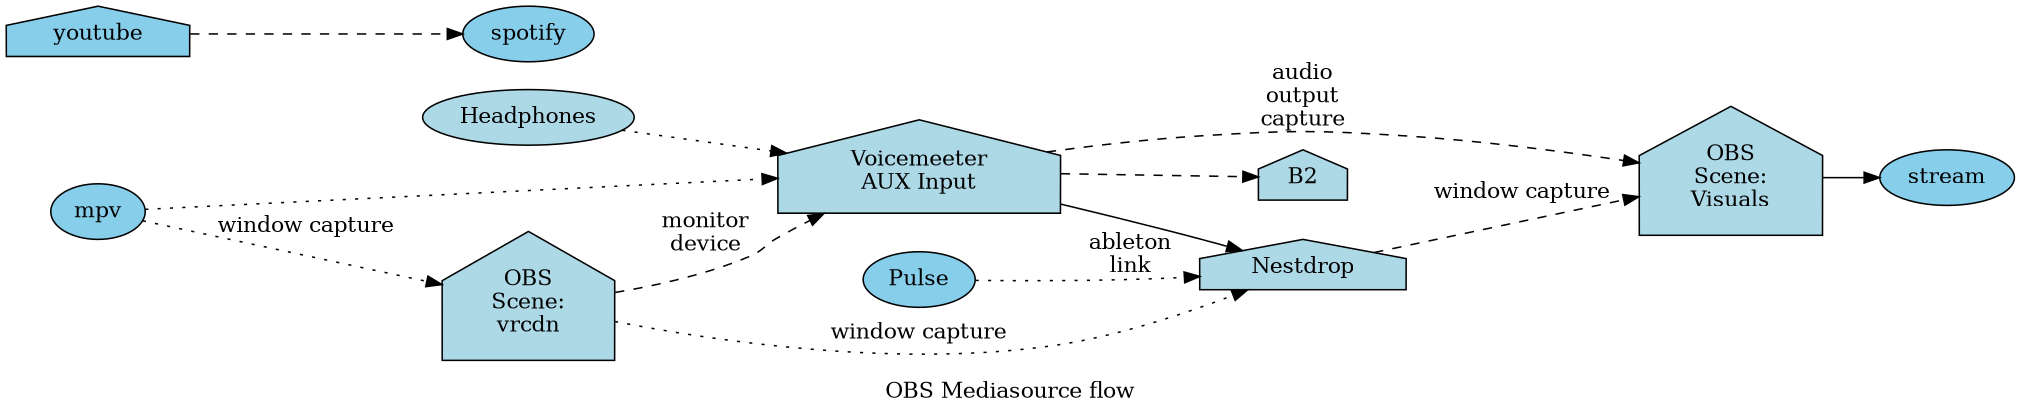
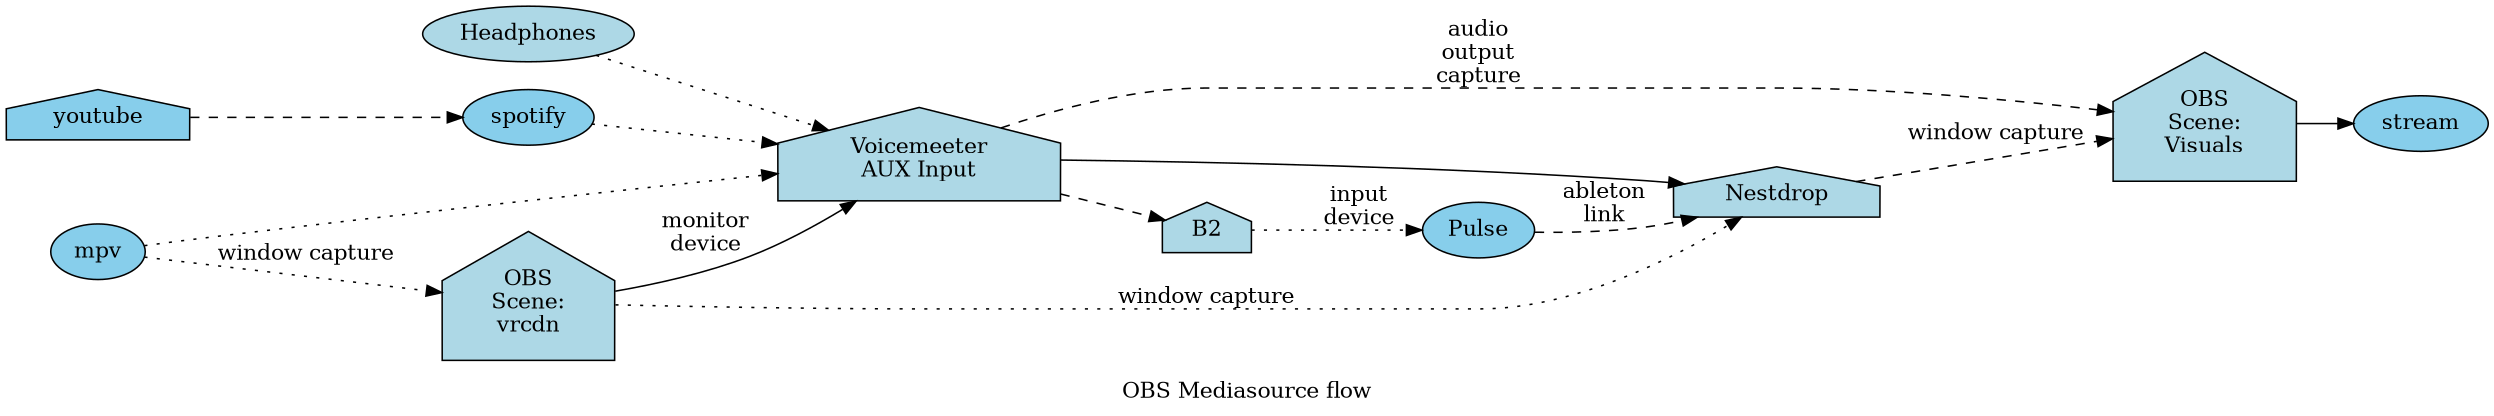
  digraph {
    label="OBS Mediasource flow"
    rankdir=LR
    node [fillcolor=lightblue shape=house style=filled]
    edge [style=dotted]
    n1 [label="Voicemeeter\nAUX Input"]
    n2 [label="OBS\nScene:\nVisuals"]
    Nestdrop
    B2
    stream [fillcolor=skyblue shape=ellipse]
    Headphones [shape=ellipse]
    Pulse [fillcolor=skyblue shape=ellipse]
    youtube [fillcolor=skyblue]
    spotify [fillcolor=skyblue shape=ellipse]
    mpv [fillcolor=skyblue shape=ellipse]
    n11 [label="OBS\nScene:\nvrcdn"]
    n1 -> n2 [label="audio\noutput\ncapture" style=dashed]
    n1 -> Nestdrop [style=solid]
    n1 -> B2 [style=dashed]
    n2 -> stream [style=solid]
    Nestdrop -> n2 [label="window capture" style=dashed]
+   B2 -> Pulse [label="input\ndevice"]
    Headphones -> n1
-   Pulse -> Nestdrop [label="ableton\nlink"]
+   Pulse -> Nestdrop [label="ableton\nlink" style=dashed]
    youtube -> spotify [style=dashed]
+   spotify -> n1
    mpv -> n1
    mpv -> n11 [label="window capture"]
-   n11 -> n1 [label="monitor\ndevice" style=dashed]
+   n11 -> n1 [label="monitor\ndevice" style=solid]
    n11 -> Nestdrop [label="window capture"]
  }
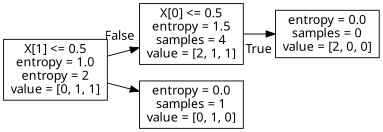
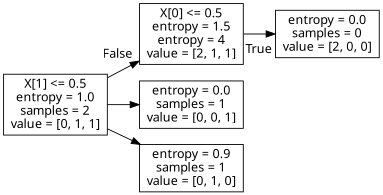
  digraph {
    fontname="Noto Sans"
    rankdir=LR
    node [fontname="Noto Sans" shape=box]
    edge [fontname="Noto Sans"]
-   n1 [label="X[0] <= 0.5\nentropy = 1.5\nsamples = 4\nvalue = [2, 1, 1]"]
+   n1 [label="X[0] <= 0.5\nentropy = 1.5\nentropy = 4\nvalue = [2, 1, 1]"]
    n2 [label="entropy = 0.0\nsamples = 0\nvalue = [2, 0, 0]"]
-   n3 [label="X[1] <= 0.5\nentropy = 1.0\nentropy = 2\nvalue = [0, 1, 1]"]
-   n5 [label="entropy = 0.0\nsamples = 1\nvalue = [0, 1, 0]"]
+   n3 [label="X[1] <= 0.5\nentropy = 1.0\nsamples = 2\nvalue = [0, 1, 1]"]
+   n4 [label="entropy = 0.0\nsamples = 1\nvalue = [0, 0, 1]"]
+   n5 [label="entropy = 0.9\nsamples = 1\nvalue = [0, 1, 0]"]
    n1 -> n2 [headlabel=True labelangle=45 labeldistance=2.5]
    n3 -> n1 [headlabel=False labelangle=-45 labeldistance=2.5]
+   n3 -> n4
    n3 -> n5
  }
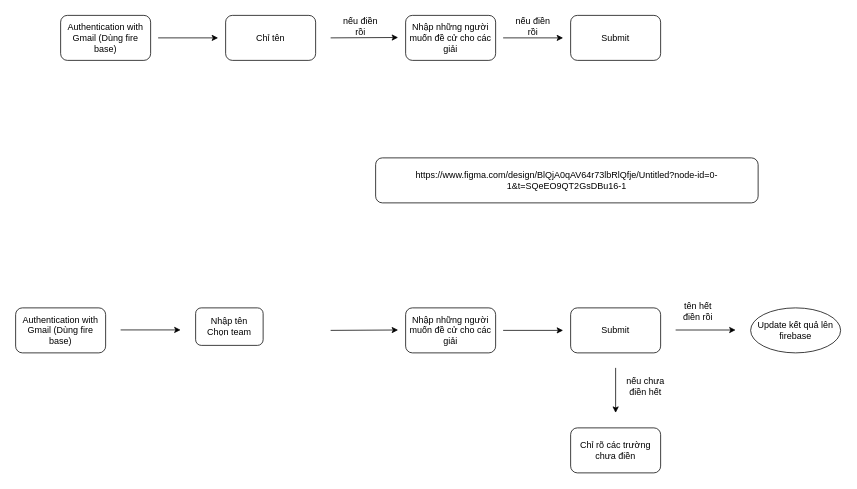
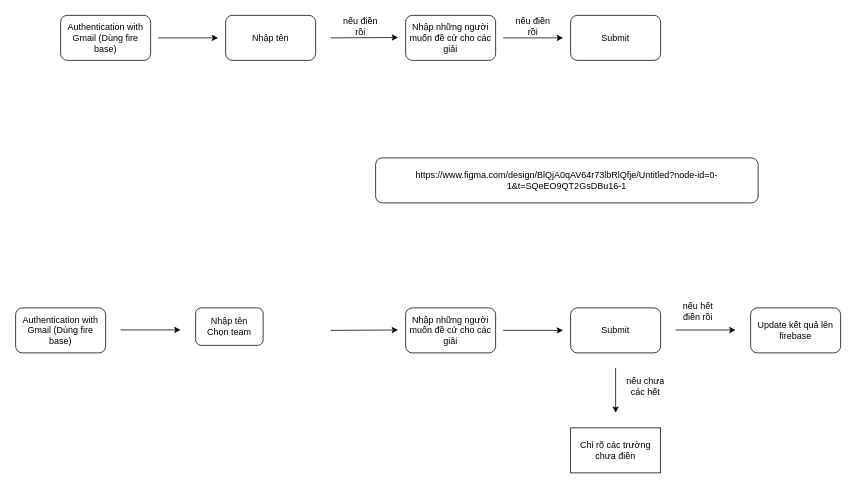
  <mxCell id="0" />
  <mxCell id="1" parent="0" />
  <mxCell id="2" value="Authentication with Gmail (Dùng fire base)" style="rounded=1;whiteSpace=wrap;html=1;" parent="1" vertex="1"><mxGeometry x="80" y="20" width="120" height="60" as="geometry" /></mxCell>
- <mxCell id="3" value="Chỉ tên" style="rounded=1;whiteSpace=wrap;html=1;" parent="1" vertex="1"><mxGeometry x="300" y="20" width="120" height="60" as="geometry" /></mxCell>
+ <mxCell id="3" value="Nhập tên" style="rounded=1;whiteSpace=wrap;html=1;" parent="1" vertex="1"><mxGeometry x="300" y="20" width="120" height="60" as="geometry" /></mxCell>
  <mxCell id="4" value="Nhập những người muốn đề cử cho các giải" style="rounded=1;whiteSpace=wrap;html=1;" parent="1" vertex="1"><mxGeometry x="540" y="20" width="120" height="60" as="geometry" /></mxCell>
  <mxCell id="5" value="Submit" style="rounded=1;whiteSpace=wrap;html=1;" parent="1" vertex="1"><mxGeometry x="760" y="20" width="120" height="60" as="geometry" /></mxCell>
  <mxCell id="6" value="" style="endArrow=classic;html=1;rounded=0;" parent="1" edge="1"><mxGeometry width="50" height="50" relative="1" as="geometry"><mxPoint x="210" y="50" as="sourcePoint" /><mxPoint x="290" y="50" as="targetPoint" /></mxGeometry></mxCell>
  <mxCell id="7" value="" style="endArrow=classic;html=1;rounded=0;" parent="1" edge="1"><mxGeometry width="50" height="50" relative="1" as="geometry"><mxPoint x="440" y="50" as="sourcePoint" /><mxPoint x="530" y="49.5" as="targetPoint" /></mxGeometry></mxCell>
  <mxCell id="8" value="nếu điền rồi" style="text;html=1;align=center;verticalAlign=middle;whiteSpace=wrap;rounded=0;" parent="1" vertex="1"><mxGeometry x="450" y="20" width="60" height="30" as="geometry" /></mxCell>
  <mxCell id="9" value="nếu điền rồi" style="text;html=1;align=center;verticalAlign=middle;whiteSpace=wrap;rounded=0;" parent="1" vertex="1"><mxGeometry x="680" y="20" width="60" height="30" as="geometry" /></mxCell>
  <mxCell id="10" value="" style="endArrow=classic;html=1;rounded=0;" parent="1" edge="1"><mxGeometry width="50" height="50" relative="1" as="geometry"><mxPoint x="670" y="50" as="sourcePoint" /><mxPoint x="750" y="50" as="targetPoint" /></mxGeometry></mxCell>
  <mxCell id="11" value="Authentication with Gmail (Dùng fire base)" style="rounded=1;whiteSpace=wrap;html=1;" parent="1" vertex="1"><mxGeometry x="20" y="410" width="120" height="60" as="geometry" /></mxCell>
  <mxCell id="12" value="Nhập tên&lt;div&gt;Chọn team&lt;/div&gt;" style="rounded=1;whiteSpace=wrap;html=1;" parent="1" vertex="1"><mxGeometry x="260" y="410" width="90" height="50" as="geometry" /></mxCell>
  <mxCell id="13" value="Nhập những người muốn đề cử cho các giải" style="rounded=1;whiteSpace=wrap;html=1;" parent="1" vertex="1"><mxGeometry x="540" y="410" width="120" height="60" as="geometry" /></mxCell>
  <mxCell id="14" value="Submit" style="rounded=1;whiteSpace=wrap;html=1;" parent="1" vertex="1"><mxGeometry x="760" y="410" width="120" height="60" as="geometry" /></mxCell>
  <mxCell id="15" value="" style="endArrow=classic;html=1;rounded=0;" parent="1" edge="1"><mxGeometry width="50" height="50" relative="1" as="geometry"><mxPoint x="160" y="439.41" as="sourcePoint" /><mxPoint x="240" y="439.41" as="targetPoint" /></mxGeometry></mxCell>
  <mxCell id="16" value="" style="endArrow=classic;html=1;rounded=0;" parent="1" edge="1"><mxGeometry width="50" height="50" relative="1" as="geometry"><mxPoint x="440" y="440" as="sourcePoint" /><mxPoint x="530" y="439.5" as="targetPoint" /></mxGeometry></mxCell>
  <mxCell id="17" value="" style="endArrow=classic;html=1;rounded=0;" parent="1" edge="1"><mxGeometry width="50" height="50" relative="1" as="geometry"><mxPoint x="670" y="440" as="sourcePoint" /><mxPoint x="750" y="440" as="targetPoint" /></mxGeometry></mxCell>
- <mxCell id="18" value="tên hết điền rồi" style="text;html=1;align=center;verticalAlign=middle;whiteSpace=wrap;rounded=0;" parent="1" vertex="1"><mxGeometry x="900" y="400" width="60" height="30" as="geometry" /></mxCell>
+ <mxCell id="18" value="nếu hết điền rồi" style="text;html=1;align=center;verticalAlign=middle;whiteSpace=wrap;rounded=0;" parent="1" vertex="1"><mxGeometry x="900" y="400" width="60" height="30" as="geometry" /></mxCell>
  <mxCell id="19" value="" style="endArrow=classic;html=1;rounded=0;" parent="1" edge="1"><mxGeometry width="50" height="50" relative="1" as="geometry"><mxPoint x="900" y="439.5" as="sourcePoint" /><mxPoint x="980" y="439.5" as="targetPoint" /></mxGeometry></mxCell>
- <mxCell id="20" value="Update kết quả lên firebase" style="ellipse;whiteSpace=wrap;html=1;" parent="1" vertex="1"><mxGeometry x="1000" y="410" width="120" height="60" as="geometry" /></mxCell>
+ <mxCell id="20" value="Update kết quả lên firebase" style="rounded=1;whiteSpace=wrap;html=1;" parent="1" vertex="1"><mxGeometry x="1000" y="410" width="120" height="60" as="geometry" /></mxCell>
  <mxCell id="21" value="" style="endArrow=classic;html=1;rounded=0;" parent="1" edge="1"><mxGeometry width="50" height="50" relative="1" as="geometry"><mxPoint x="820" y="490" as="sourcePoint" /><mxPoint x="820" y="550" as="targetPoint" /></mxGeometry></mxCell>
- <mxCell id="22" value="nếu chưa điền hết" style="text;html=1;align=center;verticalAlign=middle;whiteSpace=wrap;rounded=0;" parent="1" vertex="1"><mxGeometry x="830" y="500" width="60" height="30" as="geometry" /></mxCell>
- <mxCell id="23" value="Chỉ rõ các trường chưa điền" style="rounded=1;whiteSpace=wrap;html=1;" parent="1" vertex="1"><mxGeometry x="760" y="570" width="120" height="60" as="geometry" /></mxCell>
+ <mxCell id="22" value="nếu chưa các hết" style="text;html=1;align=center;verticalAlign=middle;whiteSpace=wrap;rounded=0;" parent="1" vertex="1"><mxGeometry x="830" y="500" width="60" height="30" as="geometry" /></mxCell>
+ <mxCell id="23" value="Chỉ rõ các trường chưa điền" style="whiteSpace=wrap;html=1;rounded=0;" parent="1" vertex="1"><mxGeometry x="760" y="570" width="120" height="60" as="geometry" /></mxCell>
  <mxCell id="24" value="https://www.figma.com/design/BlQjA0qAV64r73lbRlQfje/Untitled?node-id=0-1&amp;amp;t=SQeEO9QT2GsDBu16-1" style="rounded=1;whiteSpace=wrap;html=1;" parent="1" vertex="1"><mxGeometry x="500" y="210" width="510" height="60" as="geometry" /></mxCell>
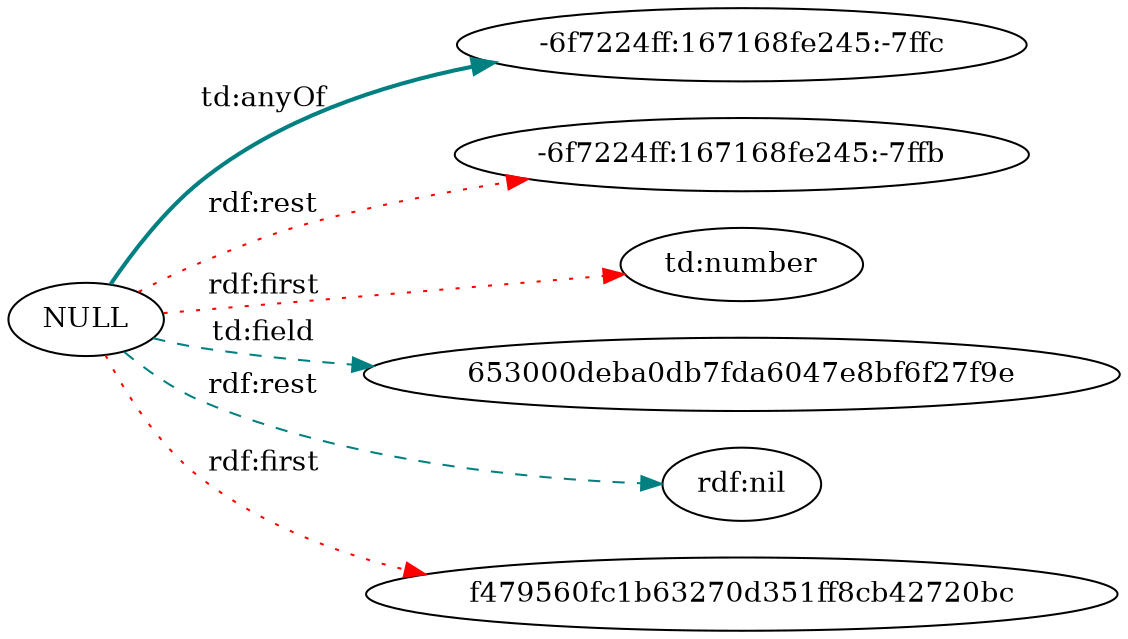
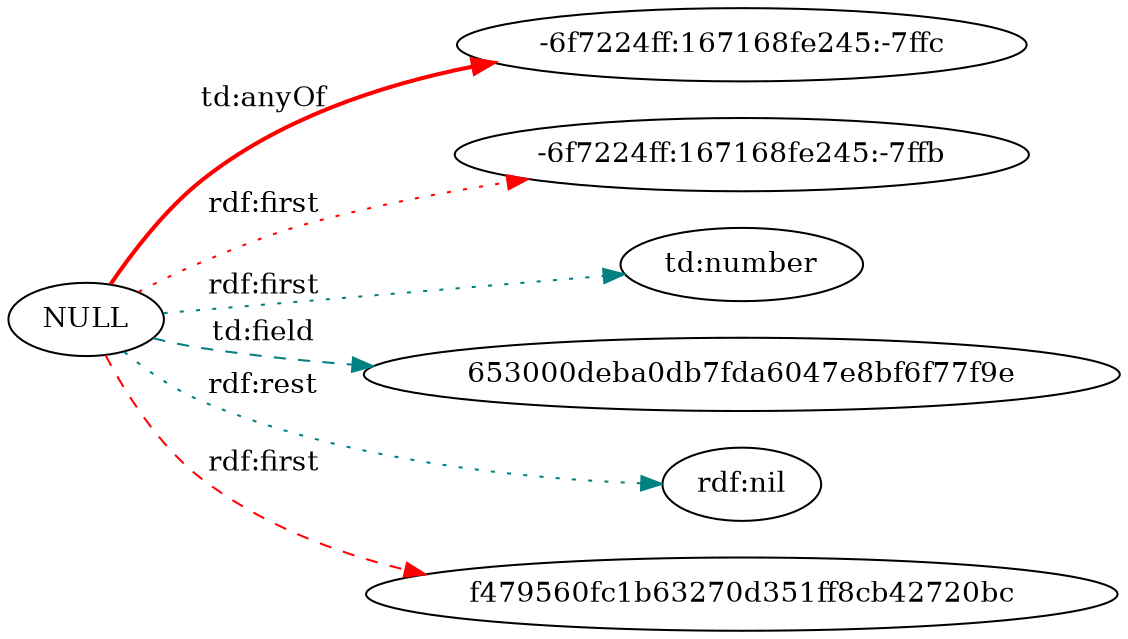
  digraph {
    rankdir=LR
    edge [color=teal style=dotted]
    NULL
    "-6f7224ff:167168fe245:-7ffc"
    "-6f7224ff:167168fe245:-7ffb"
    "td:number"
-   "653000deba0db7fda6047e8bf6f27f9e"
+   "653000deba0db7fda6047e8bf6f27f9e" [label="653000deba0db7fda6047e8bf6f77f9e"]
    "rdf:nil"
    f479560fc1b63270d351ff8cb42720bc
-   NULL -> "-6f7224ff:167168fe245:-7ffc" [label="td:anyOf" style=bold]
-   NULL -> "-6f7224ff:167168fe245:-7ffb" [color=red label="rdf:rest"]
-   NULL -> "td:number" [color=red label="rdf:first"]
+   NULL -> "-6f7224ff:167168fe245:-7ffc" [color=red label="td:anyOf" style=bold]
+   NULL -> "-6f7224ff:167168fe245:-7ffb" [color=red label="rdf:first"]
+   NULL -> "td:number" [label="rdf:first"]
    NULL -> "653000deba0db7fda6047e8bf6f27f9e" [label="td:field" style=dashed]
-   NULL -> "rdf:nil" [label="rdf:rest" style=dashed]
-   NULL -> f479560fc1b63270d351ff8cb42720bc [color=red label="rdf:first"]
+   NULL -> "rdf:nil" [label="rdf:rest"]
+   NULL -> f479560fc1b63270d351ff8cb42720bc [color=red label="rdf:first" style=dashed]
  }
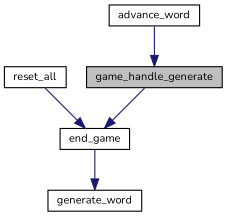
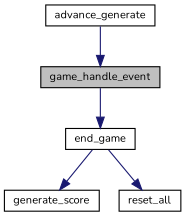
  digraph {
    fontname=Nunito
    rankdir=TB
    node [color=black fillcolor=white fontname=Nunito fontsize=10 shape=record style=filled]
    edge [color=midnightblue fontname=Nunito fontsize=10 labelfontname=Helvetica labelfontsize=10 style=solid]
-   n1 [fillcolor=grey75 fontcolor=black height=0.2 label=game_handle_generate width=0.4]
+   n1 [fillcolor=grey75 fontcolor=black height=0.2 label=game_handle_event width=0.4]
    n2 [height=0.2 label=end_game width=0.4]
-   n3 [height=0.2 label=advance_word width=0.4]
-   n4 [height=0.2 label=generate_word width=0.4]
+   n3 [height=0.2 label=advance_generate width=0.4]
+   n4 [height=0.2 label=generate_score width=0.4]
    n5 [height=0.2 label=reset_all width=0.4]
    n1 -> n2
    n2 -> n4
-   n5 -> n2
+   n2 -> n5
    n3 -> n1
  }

■ ■ ■

Problem requirements:
Render everything from the start of the records down to and including the line containing "stream [fillcolor=skyblue shape=ellipse]" as a Markdown table with the columns Row and Source line, numbering each row and omitting blank lines and the pictures.

Complete response:
| Row | Source line |
|---|---|
| 1 |   digraph { |
| 2 |     label="OBS Mediasource flow" |
| 3 |     rankdir=LR |
| 4 |     node [fillcolor=lightblue shape=house style=filled] |
| 5 |     edge [style=dotted] |
| 6 |     n1 [label="Voicemeeter\nAUX Input"] |
| 7 |     n2 [label="OBS\nScene:\nVisuals"] |
| 8 |     Nestdrop |
| 9 |     B2 |
| 10 |     stream [fillcolor=skyblue shape=ellipse] |